Strength for Your Journey: Moving Through Life Phases

By Writer Denise Turney

a woman moving through life phases on a path between trees
Photo by Erik Mclean on Pexels.com

Pay attention and you may notice that you are moving through life phases. There is no way to avoid these phases. Shifts and phases are part of this world’s journey.

Read enough autobiographies, memoirs and biographies and you can spot how other people shift through phases. Even more, you might discover strategies to help you when you approach a phase that someone else found profoundly challenging (but got through) as you read autobiographies, memoirs and biographies.

Just What Are Life Phases?

When one phase ends, it is as though a part of you knows there is an approaching ending. The phase may or may not align to your biological age. It is worth paying attention to, because if you are struggling, it could be due to a phase ending.

However, with the right mindset and care for yourself, you can release the phase that is ending and move with grace into the approaching phase. Depending on the source, you might hear that there are four or five life stages. For example, Learning Mind1 lists the four life stages as:

  • Stage One – Basics (this is where you mimic what you see, hear and sense others doing)
  • Stage Two – Discovery (you are starting to learn who you are)
  • Stage Three – Priorities (during this stage, you start to set life priorities)
  • Stage Four – Finding Meaning (it is a time when you are preparing to pass along your legacy)
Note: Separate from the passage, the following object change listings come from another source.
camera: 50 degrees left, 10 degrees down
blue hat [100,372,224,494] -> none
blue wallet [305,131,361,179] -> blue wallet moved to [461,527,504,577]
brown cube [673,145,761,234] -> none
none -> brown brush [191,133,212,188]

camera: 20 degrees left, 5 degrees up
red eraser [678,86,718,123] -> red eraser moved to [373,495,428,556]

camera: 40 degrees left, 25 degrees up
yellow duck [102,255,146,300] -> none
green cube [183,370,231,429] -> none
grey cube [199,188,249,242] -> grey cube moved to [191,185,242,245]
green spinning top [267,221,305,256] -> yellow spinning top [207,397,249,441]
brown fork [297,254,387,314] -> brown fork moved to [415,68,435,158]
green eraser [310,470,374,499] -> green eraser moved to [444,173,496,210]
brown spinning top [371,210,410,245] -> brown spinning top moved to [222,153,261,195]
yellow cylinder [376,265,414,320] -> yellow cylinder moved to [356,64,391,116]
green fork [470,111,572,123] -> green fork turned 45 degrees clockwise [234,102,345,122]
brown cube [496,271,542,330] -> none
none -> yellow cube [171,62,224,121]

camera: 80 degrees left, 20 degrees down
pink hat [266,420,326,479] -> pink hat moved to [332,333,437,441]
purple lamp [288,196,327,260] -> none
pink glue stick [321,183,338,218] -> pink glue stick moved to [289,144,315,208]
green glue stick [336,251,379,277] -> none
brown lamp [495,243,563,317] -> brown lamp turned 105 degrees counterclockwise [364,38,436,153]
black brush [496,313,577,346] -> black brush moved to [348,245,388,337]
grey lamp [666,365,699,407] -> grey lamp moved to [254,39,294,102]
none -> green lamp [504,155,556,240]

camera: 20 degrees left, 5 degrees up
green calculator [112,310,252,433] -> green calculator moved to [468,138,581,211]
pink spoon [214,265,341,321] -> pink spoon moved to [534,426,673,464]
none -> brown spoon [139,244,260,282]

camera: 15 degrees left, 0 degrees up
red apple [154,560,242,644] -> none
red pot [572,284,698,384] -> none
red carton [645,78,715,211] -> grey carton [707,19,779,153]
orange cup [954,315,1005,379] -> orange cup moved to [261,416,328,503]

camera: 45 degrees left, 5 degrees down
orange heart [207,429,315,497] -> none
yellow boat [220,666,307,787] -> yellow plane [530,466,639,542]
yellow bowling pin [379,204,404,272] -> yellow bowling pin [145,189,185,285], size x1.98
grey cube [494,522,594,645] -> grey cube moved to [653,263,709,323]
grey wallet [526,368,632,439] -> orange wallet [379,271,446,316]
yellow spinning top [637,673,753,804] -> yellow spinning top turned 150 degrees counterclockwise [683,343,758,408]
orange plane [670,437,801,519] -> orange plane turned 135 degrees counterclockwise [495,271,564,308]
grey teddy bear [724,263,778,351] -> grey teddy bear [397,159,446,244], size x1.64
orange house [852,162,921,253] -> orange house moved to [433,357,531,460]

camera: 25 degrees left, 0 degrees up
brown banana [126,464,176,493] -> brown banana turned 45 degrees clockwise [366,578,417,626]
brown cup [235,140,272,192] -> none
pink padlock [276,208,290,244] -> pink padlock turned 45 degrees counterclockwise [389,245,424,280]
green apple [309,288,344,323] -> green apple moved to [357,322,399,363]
Taking a Closer Look at Life Phases

CNBC reports that there are five life stages.2 Like the Learning Mind stages, these stages align to your biological age. You might enjoy reading the stages in depth to see how they differ and if any stage resonates with you. It could lead to the beginning of a new self-discovery for you. Here are the stages that CNBC shares:

  • Stage One – Dreamer
  • Stage Two – Explorer
  • Stage Three – Builder
  • Stage Four – Mentor
  • Stage Five – Giver

In this case, the fourth and fifth stages bring to mind wealthy businessmen like John D. Rockefeller and Andrew Carnegie. These men spent decades amassing wealth only to give it away during their latter earthly years.

Which Stage Are You In?

Depending on your life experiences, you might find yourself moving through life phases that extend beyond the above four or five stages. As an example, Institute for Life shares that there are twelve life stages.3 But again, these stages align to biological age which might not actually be what is happening (more on that later).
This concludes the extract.